Center for Law and Social Policy
- Abbreviation: CLASP
- Formation: August 1969; 56 years ago
- Type: 501(c)(3) organization
- Location: 1310 L St. NW, Washington, D.C. 20005;
- Website: clasp.org

= Center for Law and Social Policy =

Nonprofit organization in Washington D.C., United States

The Center for Law and Social Policy (CLASP) is a liberal organization, based in Washington, D.C., that engages in anti-poverty advocacy.

== Overview ==
The National Women's Law Center was established in 1972 as a project of CLASP.

Alan W. Houseman joined CLASP as executive director in 1981 and began shifting its focus from general public-interest law to anti-poverty policy, particularly child and family poverty.

After Houseman's retirement as executive director in 2013, Olivia Golden was chosen to lead the organization.
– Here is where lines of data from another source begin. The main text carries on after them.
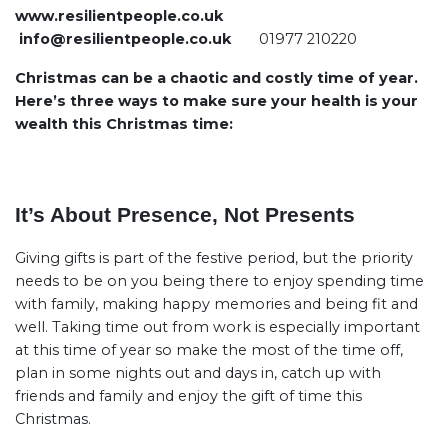
www.resilientpeople.co.uk
info@resilientpeople.co.uk
01977 210220
Christmas can be a chaotic and costly time of year.
Here’s three ways to make sure your health is your
wealth this Christmas time:
It’s About Presence, Not Presents
Giving gifts is part of the festive period, but the priority
needs to be on you being there to enjoy spending time
with family, making happy memories and being fit and
well. Taking time out from work is especially important
at this time of year so make the most of the time off,
plan in some nights out and days in, catch up with
friends and family and enjoy the gift of time this
Christmas.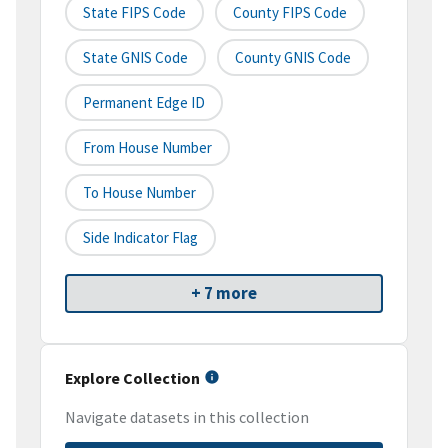
State FIPS Code
County FIPS Code
State GNIS Code
County GNIS Code
Permanent Edge ID
From House Number
To House Number
Side Indicator Flag
+ 7 more
Explore Collection
Navigate datasets in this collection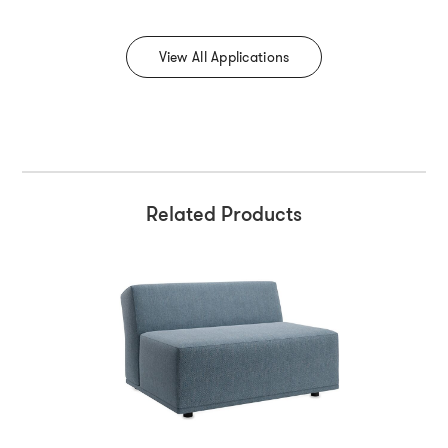
View All Applications
Related Products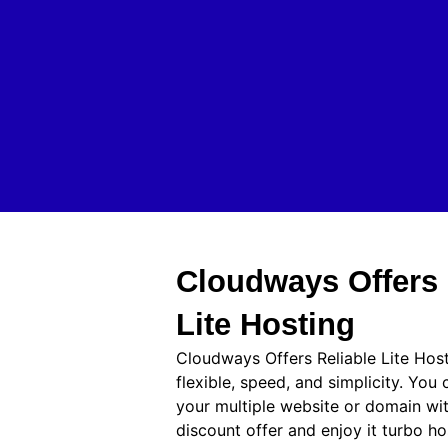
Cloudways Offers 
Lite Hosting
Cloudways Offers Reliable Lite Hos
flexible, speed, and simplicity. You
your multiple website or domain w
discount offer and enjoy it turbo h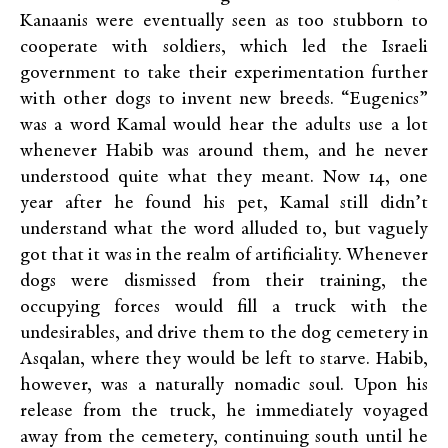
Kanaanis were eventually seen as too stubborn to
cooperate with soldiers, which led the Israeli
government to take their experimentation further
with other dogs to invent new breeds. “Eugenics”
was a word Kamal would hear the adults use a lot
whenever Habib was around them, and he never
understood quite what they meant. Now 14, one
year after he found his pet, Kamal still didn’t
understand what the word alluded to, but vaguely
got that it was in the realm of artificiality. Whenever
dogs were dismissed from their training, the
occupying forces would fill a truck with the
undesirables, and drive them to the dog cemetery in
Asqalan, where they would be left to starve. Habib,
however, was a naturally nomadic soul. Upon his
release from the truck, he immediately voyaged
away from the cemetery, continuing south until he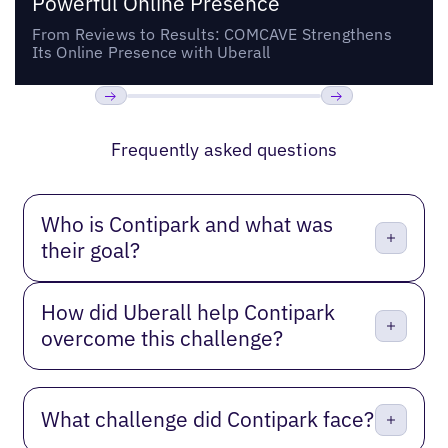
Powerful Online Presence
From Reviews to Results: COMCAVE Strengthens
Its Online Presence with Uberall
Previous
Next
Frequently asked questions
Who is Contipark and what was
their goal?
How did Uberall help Contipark
overcome this challenge?
What challenge did Contipark face?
She did so until 2022 when Indivar "Indi" Dutta-Gupta joined the organization as its executive director. Dutta-Gupta left CLASP in 2024, and Wendy Chun-Hoon became the organization's executive director in 2025.

The organization is a 501(c)(3) nonprofit organization funded by a number of foundations, including the Bill & Melinda Gates Foundation, the Ford Foundation, the W.K. Kellogg Foundation, the Atlantic Philanthropies, and various individual donors. In 2021, it reported an income of $12 million. In 2022, CLASP received a $10 million gift from MacKenzie Scott, the ex-wife of Jeff Bezos.